10. The Support of Gay Marriage: Like I said, I wish Obama would have come out in support of this sooner (and, granted, he was kind of forced into saying something by crazy ol’ Joe Biden), but I no longer care about the when of it all. He now says he supports it, and he’s the first U.S. president ever to do so. Baby steps are better than no steps.

11. The Jobs Increase: Yep, the economy still sucks and unemployment is still high. But I’ll take 30 consecutive months of private sector job gains over the 12 consecutive months of private sector job losses that Obama inherited from the previous administration. True, the 103,000 jobs that were added last month isn’t great news, but when you put it next to the 797,000 jobs that were lost in November 2008 it looks pretty darn stellar.

And there you have it. Eleven fairly monumental (some bigger than others, obviously) accomplishments. Not bad for four years, especially considering the last two have been completely useless thanks to a majority-run GOP Congress that appears to only exist so they can scream “NO!” at everything Obama proposes.

So I realized that I’ve been wrong.
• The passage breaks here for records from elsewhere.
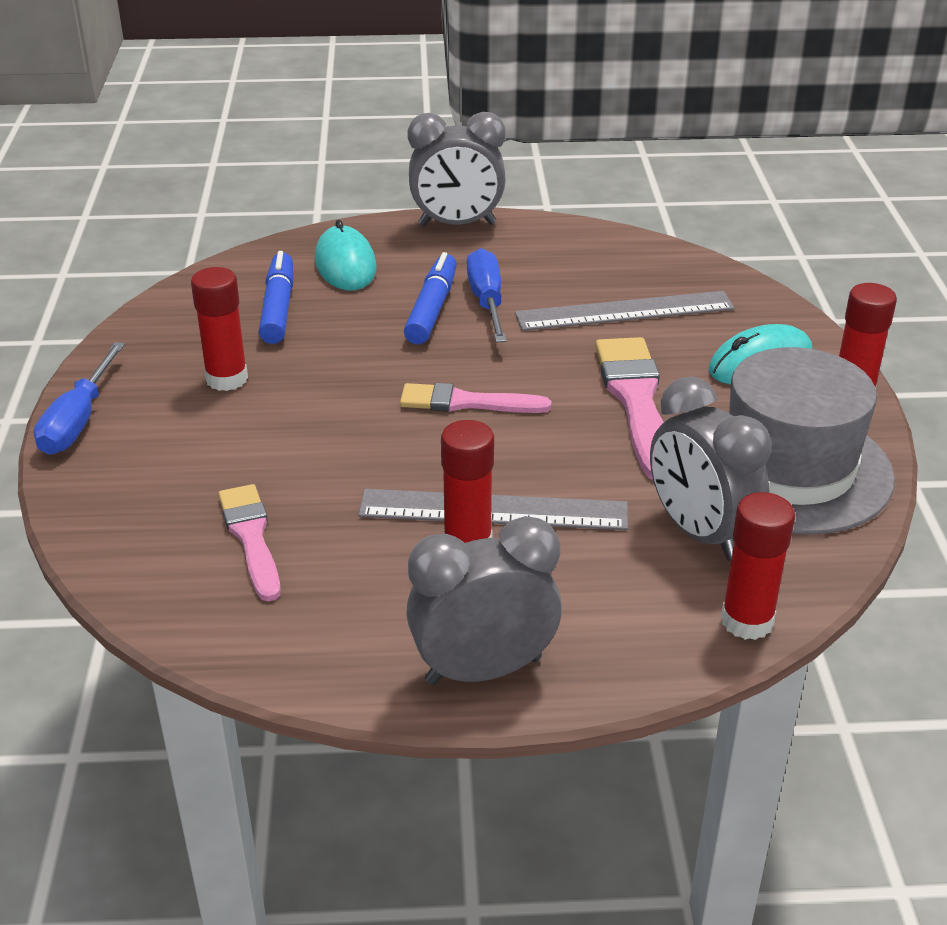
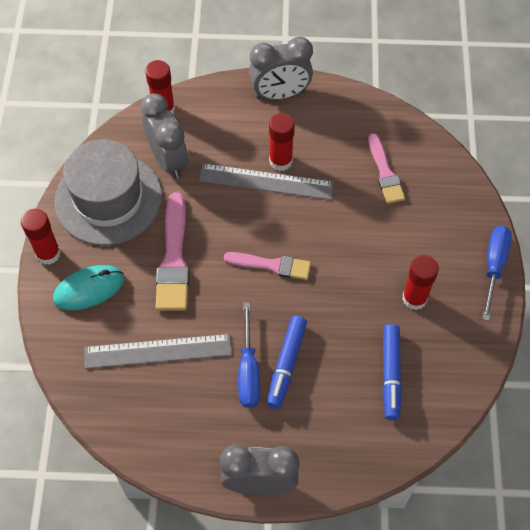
camera: 175 degrees left, 25 degrees up
turquoise mouse [315,220,377,290] -> none

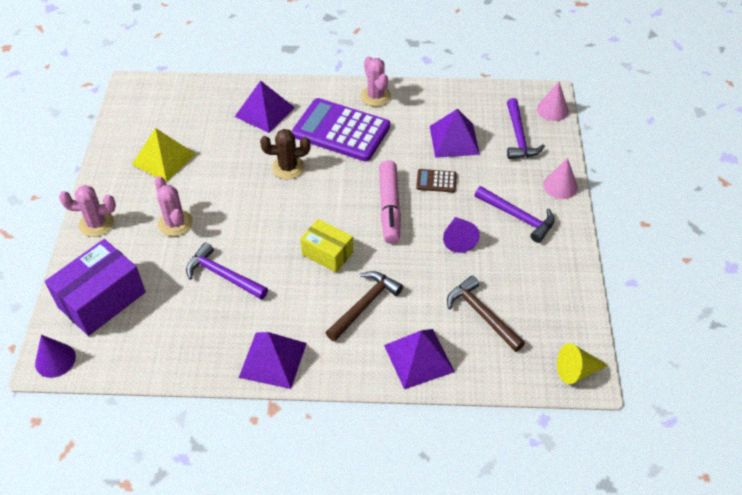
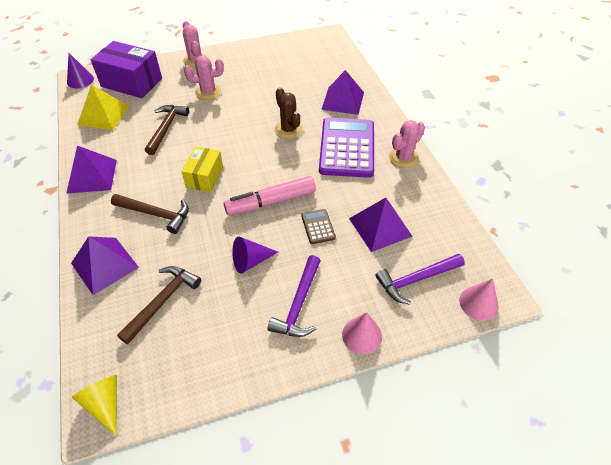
camera: 70 degrees right, 0 degrees up
yellow pyramid [132,128,195,182] -> yellow pyramid moved to [77,85,129,130]
pink cactus [155,176,193,236] -> pink cactus turned 45 degrees clockwise [184,55,224,100]
purple hammer [186,242,268,300] -> brown hammer [145,105,189,155]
And whether you agree with the decisions above or not, one thing you cannot say is that he hasn’t done anything in his first term.

As I said at the start of this post: In November 2008, I voted for Barack Obama because he wasn’t John McCain. But in November 2012, I will vote for Barack Obama because he is Barack Obama.

And I feel pretty damn good about that now.

Looking forward to the next four,


PS: I’m not going to comment on this post. I’m sure some folks will chime in with support (for Obama, not for me), just as I’m sure some anonymous commenting trolls will chime in with spite (as they always seem to do), but I said everything I needed/wanted to say above, so I won’t be continuing the dialogue below.

Truth be told, I primarily wrote this post for myself. I consider it political therapy.